Heinz est une marque mondialement connue, notamment pour ses conserves de haricots à la sauce tomate. L’idée est donc de dire, de façon très ironique, que ces avions vaudraient davantage comme métal recyclé que comme appareils commerciaux.

C’est violent, c’est absurde, et c’est précisément pour ça que l’image fonctionne si bien.

Une claque symbolique pour Boeing

Au-delà de la blague, le message est très sérieux. Emirates n’est pas un petit client qui chipote sur la couleur des rideaux. La compagnie est l’un des acteurs majeurs du long-courrier mondial et un client stratégique pour les gros-porteurs.

Quand elle dit publiquement “on n’en veut pas”, cela envoie un signal très fort.

Pourquoi ce refus compte autant

ÉlémentCe que cela signifie
Refus des 10 premiers avionsLes premiers exemplaires sont jugés trop éloignés des standards actuels
Retard de 7 ansLe programme a dérivé bien au-delà du calendrier initial
Blague sur les boîtes de conserveEmirates veut marquer les esprits et mettre la pression
Recherche d’un autre acheteurBoeing pourrait se retrouver avec des appareils difficiles à recaser

Et là, on touche à quelque chose de presque surréaliste : comment revendre des avions conçus selon des spécifications très particulières, après des années de développement mouvementé, à un autre client qui n’a pas forcément les mêmes besoins ?

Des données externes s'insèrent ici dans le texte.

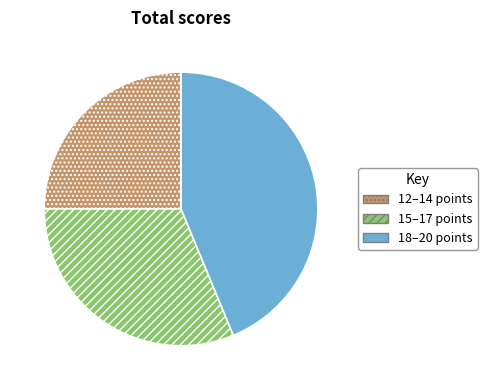

How many slices are in this pie chart?

3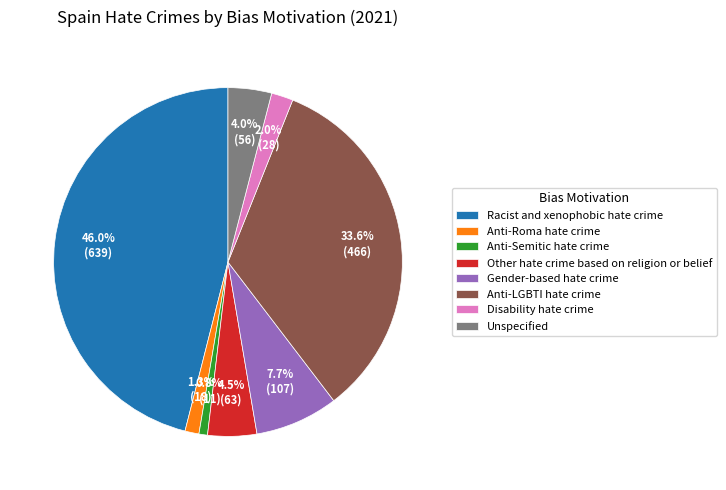

What percentage is the Unspecified slice, to the nearest percent?

4%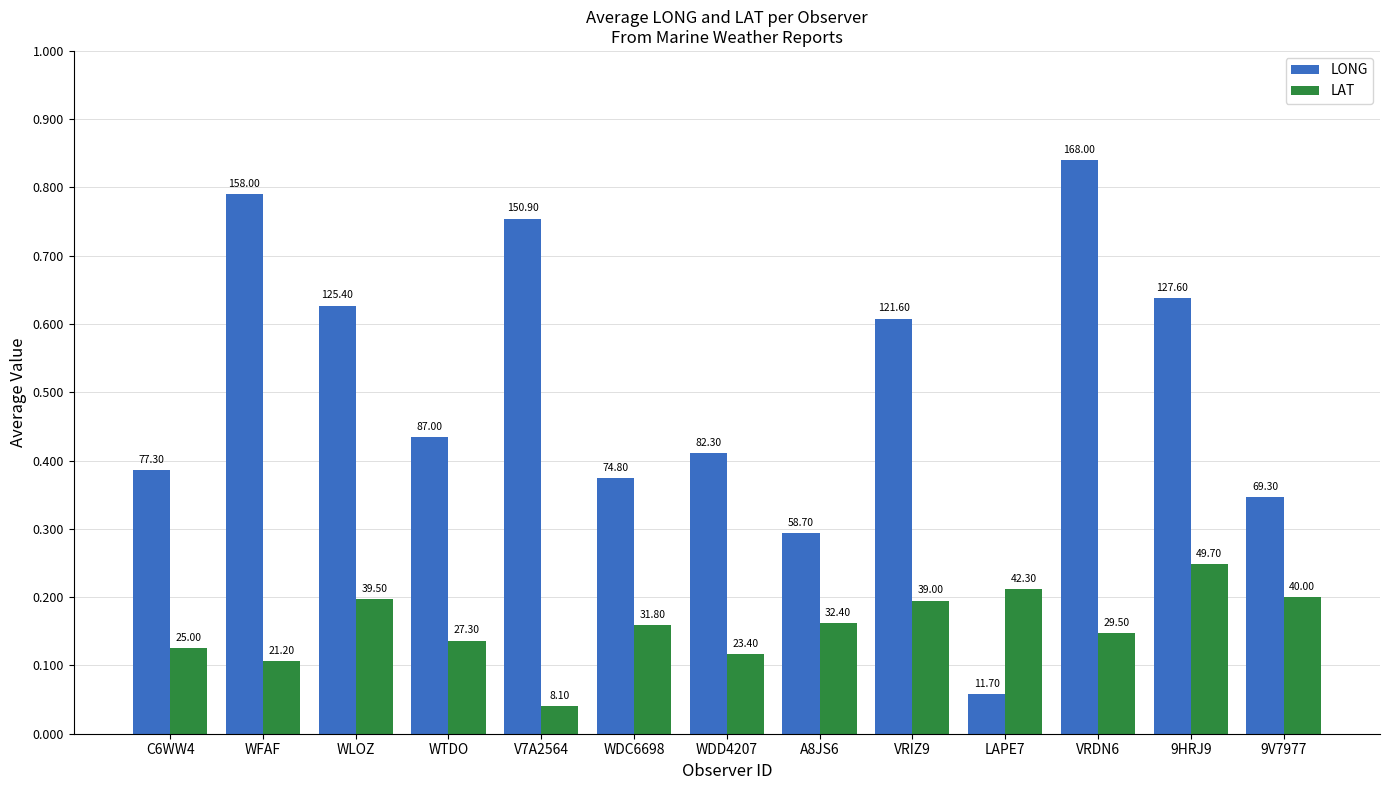

What is the value of the LONG bar at the 2nd from the left?

158.0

Spoiler : ce n’est pas exactement aussi simple que de mettre une annonce “peu servi, quelques retouches à prévoir”.

Ce que cela raconte du transport aérien moderne

Cette histoire peut faire sourire, mais elle montre surtout à quel point l’industrie aéronautique est devenue une machine d’une complexité folle.

Un avion de ligne moderne, ce n’est pas juste un fuselage, des ailes et des sièges. C’est un assemblage de :

  • normes de sécurité ultra strictes,
  • exigences techniques en constante évolution,
  • certifications longues et coûteuses,
  • configurations spécifiques à chaque compagnie,
  • contraintes industrielles gigantesques.

Résultat : quand un programme prend trop de retard, il peut finir par se faire dépasser par sa propre évolution.

💡 Conseil d’expert version BuzzDuSiecle.com
Dans l’aviation, un retard de quelques mois est déjà pénible. Un retard de plusieurs années peut transformer un avion “neuf” en appareil presque obsolète avant même sa première ligne commerciale.

Une scène presque comique… à plusieurs milliards

Ce que j’adore dans cette histoire, c’est le contraste total entre :

  • le sérieux absolu du monde aéronautique,
  • les montants astronomiques en jeu,
  • et cette sortie digne d’un tonton très agacé au repas de famille.

On parle tout de même de 10 avions géants, issus d’une commande de 270 appareils 777X, et la punchline finale, c’est : “Donnez-les à Heinz.”

Il fallait le faire.

😊 Et avouons-le : dans la catégorie “façon élégante de dire non merci”, on a rarement vu plus mordant.

À retenir

  • Emirates refuse les 10 premiers Boeing 777X de sa commande
  • La compagnie estime qu’ils demanderaient trop de modifications
  • Ces appareils remontent aux débuts du programme, lancé avec de grands retards
  • Le 777X, attendu depuis des années, n’est toujours pas entré en service comme prévu
  • Sir Tim Clark a ironisé en suggérant de les transformer en boîtes de haricots Heinz

Sur BuzzDuSiecle.com, on voit passer pas mal d’histoires improbables, mais celle d’un avion à 400 millions d’euros renvoyé vers une hypothétique carrière dans la conserve avait clairement sa place au premier rang. Entre drame industriel et comédie involontaire, le ciel n’a pas fini de nous surprendre.